Forty‐one US states and several countries compete for big‐budget Hollywood film projects by offering valuable public subsidies. In 2008, states offered an estimated total of $1.3 billion to motion picture producers. On average, individual states now cover 24 percent of production costs for commercial feature films.

Because an estimated 1.1 million current adolescent smokers in the US were recruited to smoke by tobacco imagery in films about 350,000 of whom will ultimately die from tobacco‐induced diseases, this report estimates the size of recent public subsidies for youth‐rated (G/PG/PG‐13) films with tobacco imagery. It explores making tobacco imagery a determinant factor in eligibility for public film subsidies so that these awards no longer work in contradiction to public health.

A survey of the 147 films released to US theaters in 2008, each among the top ten box office earners in at least one week, finds two‐thirds of US‐developed, youth-rated film projects with tobacco imagery were filmed in the US, a rate typical of all films released by US studios over the past decade. Filmed in a dozen states now offering subsidies, these 35 movies contributed 71 percent of the 11.4 billion tobacco impressions delivered to US theater audiences by youth‐rated films in 2008.

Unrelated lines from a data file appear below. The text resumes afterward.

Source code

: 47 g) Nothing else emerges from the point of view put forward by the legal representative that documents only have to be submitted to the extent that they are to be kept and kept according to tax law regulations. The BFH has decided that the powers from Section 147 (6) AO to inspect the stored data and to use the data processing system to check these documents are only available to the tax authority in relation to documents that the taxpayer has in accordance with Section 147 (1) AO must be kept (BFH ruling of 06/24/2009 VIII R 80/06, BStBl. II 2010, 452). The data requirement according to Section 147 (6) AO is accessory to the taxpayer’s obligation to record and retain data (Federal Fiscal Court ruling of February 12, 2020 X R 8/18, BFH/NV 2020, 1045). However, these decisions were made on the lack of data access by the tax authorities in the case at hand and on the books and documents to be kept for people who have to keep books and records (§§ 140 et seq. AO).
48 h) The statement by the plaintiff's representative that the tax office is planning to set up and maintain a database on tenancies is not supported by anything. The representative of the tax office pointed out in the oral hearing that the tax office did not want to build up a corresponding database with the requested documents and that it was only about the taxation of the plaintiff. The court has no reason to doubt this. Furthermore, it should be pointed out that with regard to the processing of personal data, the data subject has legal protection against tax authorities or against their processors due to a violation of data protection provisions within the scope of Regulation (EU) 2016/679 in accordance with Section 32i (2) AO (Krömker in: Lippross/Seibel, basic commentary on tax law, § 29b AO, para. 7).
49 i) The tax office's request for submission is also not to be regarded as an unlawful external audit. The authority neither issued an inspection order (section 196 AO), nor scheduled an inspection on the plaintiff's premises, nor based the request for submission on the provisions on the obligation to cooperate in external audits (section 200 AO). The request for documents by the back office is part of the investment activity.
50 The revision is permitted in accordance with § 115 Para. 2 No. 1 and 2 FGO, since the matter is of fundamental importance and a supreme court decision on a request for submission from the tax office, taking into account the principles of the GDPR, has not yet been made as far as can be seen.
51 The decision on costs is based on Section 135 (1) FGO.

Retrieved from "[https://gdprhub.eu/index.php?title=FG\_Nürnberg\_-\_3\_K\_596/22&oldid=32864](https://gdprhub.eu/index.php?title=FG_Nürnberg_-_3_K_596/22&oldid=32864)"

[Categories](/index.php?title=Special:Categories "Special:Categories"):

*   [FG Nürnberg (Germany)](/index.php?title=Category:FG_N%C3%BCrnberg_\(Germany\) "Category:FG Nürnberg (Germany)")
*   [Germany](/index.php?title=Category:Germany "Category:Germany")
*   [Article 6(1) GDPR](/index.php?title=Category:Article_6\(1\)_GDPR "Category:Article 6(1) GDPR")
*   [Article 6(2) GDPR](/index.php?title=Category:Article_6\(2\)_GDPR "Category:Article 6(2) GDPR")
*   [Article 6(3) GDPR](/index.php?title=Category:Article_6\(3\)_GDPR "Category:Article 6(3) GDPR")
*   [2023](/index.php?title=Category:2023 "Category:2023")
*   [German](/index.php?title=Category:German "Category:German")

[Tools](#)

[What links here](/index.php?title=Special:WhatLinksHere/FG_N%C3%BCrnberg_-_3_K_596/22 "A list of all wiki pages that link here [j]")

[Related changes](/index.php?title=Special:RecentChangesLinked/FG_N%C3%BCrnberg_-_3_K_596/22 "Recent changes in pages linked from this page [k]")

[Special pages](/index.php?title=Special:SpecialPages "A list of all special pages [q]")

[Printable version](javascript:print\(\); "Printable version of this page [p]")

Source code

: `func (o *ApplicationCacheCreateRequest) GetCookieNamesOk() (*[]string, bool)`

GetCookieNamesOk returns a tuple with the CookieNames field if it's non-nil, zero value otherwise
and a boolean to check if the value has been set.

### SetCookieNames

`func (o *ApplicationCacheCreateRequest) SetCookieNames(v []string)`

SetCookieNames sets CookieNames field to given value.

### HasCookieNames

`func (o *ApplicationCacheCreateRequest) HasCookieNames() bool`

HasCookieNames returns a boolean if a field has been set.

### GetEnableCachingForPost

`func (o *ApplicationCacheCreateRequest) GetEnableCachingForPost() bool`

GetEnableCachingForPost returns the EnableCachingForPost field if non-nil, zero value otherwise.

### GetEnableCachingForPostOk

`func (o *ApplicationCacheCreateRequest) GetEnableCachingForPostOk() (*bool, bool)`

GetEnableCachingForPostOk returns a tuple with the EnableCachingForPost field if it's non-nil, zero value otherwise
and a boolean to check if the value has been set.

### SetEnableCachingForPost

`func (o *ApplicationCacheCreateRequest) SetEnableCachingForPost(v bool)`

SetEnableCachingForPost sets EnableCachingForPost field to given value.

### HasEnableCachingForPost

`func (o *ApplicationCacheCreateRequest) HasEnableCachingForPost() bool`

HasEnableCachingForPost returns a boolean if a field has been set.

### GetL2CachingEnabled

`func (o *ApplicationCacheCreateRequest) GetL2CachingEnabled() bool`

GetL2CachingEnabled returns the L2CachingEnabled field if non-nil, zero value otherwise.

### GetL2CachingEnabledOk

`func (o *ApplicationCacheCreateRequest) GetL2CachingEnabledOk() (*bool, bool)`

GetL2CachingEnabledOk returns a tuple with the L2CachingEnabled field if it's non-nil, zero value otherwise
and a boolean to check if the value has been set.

Based on this film sample and on film industry production cost data, states awarded an estimated $830 million in public subsidies to films with tobacco, including $500 million to youth‐rated films with tobacco. For comparison, the states budgeted $719 million for all tobacco control in 2009. More than half of states subsidizing films (22/41), including New York and California, spend or earmark more money for commercial film subsidies than for anti‐tobacco programs. An estimated 62 percent ($830 million/$1.3 billion) of state film subsidies go to smoking films.